I was never able to get this series going to my satisfaction on previous attempts (The Model Shop and Blow-Up.) I think those posts went afield because I went against the very idea of the series - shutting the hell up and letting the pictures tell their own story. 

All movies are in their own way time capsules of their time and place, even the ones created inside hard drives and against green screens. But at this point in spacetime those films from the twentieth century that showcase the America of a bygone age (and its automobiles) capture my imagination more than any in this regard. In addition to their artistic value these films have time capsule value; they are cinema's ghosts.

Today's entry:  

The French Connection (1971). 
Directed by William Friedkin. 
Cinematography by Owen Roizman.  




  1. I'm no car enthusiast, but even so, it could not be more clear that automobiles from this era seem cooler and cooler with each passing year. At least so far as I'm concerned. And yet, I can remember seeing them when I was a kid and thinking -- unconsciously more than consciously, but still -- that they were lame.

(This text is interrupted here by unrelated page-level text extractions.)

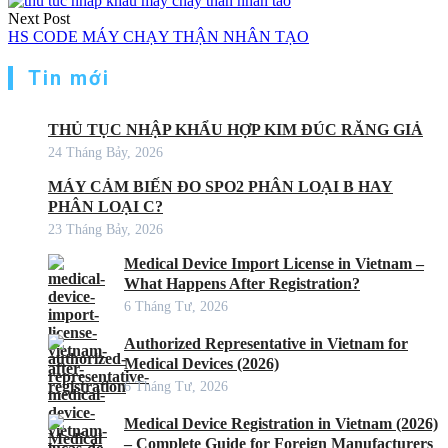
Next Post
HS CODE MÁY CHẠY THẬN NHÂN TẠO
Tin mới
THỦ TỤC NHẬP KHẨU HỢP KIM ĐÚC RĂNG GIẢ
24 Tháng Bảy, 2026
MÁY CẢM BIẾN ĐO SPO2 PHÂN LOẠI B HAY
PHÂN LOẠI C?
23 Tháng Bảy, 2026
Medical Device Import License in Vietnam –
What Happens After Registration?
6 Tháng Tư, 2026
Authorized Representative in Vietnam for
Medical Devices (2026)
6 Tháng Tư, 2026
Medical Device Registration in Vietnam (2026)
– Complete Guide for Foreign Manufacturers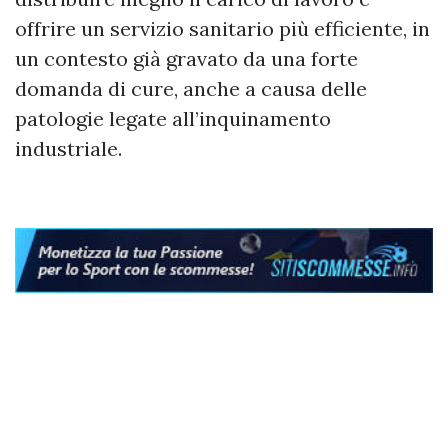
offrire un servizio sanitario più efficiente, in
un contesto già gravato da una forte
domanda di cure, anche a causa delle
patologie legate all’inquinamento
industriale.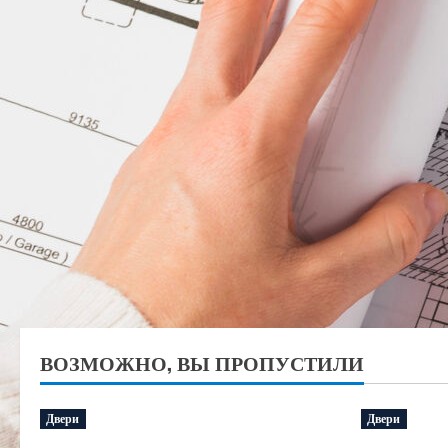
ВОЗМОЖНО, ВЫ ПРОПУСТИЛИ
Двери
Двери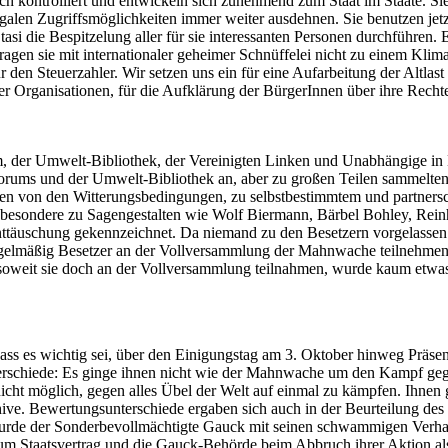
ich kontrolliert und entwickeln sich zunehmend zum Staat im Staate. Sie
egalen Zugriffsmöglichkeiten immer weiter ausdehnen. Sie benutzen jetz
tasi die Bespitzelung aller für sie interessanten Personen durchführen.
s tragen sie mit internationaler geheimer Schnüffelei nicht zu einem Kli
 den Steuerzahler. Wir setzen uns ein für eine Aufarbeitung der Altlast
r Organisationen, für die Aufklärung der BürgerInnen über ihre Recht
 der Umwelt-Bibliothek, der Vereinigten Linken und Unabhängige in Ha
rums und der Umwelt-Bibliothek an, aber zu großen Teilen sammelten si
en von den Witterungsbedingungen, zu selbstbestimmtem und partnersc
sbesondere zu Sagengestalten wie Wolf Biermann, Bärbel Bohley, Rein
ttäuschung gekennzeichnet. Da niemand zu den Besetzern vorgelassen
s regelmäßig Besetzer an der Vollversammlung der Mahnwache teilnehme
oweit sie doch an der Vollversammlung teilnahmen, wurde kaum etwas 
s wichtig sei, über den Einigungstag am 3. Oktober hinweg Präsenz z
Unterschiede: Es ginge ihnen nicht wie der Mahnwache um den Kampf 
cht möglich, gegen alles Übel der Welt auf einmal zu kämpfen. Ihne
ive. Bewertungsunterschiede ergaben sich auch in der Beurteilung des 
de der Sonderbevollmächtigte Gauck mit seinen schwammigen Verhand
g zum Staatsvertrag und die Gauck-Behörde beim Abbruch ihrer Aktion 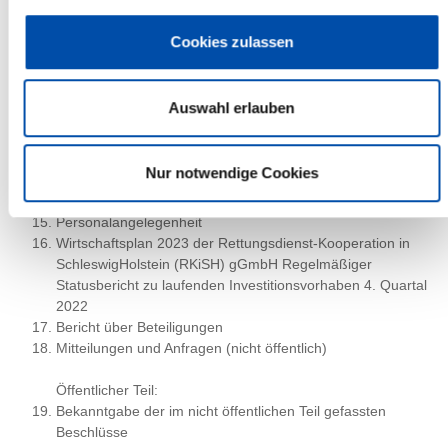
11.5. Änderung zum Stellenplan 2023 (Wasserwirtschaft)
Mitteilungen und Anfragen
Cookies zulassen
Einwohnerfragestunde
Beschluss über Beratung der nachfolgenden
Tagesordnungspunkte in nichtöffentlicher Sitzung
Auswahl erlauben
Nicht öffentlicher Teil
(Die nachfolgenden Tagesordnungspunkte werden nach
Nur notwendige Cookies
Maßgabe der Beschlussfassung voraussichtlich nicht
öffentlich beraten)
Personalangelegenheit
Wirtschaftsplan 2023 der Rettungsdienst-Kooperation in
SchleswigHolstein (RKiSH) gGmbH Regelmäßiger
Statusbericht zu laufenden Investitionsvorhaben 4. Quartal
2022
Bericht über Beteiligungen
Mitteilungen und Anfragen (nicht öffentlich)
Öffentlicher Teil:
Bekanntgabe der im nicht öffentlichen Teil gefassten
Beschlüsse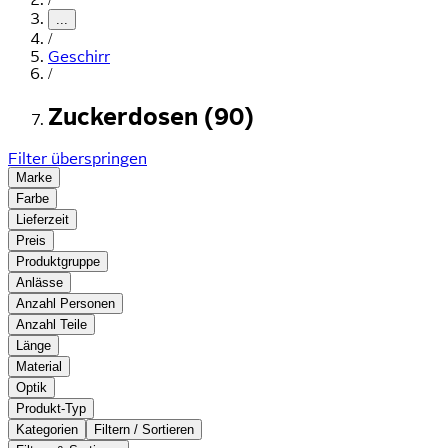
...
/
Geschirr
/
Zuckerdosen (90)
Filter überspringen
Marke
Farbe
Lieferzeit
Preis
Produktgruppe
Anlässe
Anzahl Personen
Anzahl Teile
Länge
Material
Optik
Produkt-Typ
Kategorien
Filtern / Sortieren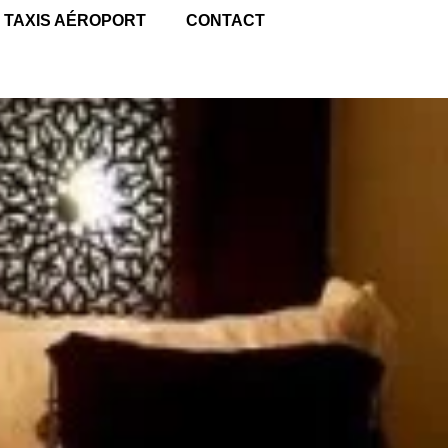
TAXIS AÉROPORT
CONTACT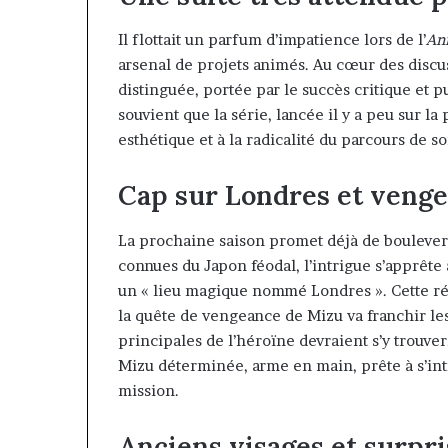
Il flottait un parfum d’impatience lors de l’
An
arsenal de projets animés. Au cœur des discus
distinguée, portée par le succès critique et 
souvient que la série, lancée il y a peu sur 
esthétique et à la radicalité du parcours de 
Cap sur Londres et veng
La prochaine saison promet déjà de bouleverse
connues du Japon féodal, l’intrigue s’apprêt
un « lieu magique nommé Londres ». Cette ré
la quête de vengeance de Mizu va franchir les
principales de l’héroïne devraient s’y trouver
Mizu déterminée, arme en main, prête à s’int
mission.
Anciens visages et surp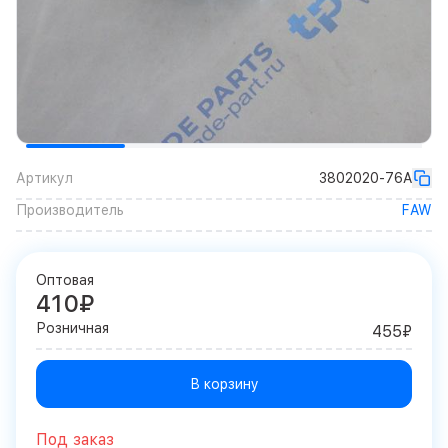
Артикул
3802020-76A
Производитель
FAW
Оптовая
410₽
Розничная
455₽
В корзину
Под заказ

    So it it that my aesthetic sense is more refined now? Is it nostalgia at work? A bit of both, I'd imagine, but I also think that automobiles have been so incredibly plain for the last twenty years or so that I'm kind of seeing what I was blind to back in the day.

    It's not just cars, though. The design aesthetic of the seventies in general seems rather appealing to me now. And "The French Connection" -- a genuinely great movie -- would be a terrific place to see all of it.

    1. Totally agreed on both counts. I think the 70s aesthetic looks so damn cool these days and yet, when we ere growing up, the general vibe was "the 70s were so LAME." And everyone made fun of bell bottoms and what not.

      To be sure, certain aspects of the decade - any decade - haven't aged as well as others.

      The cars, though? And gritty NY cinemascape? Hell to the yes.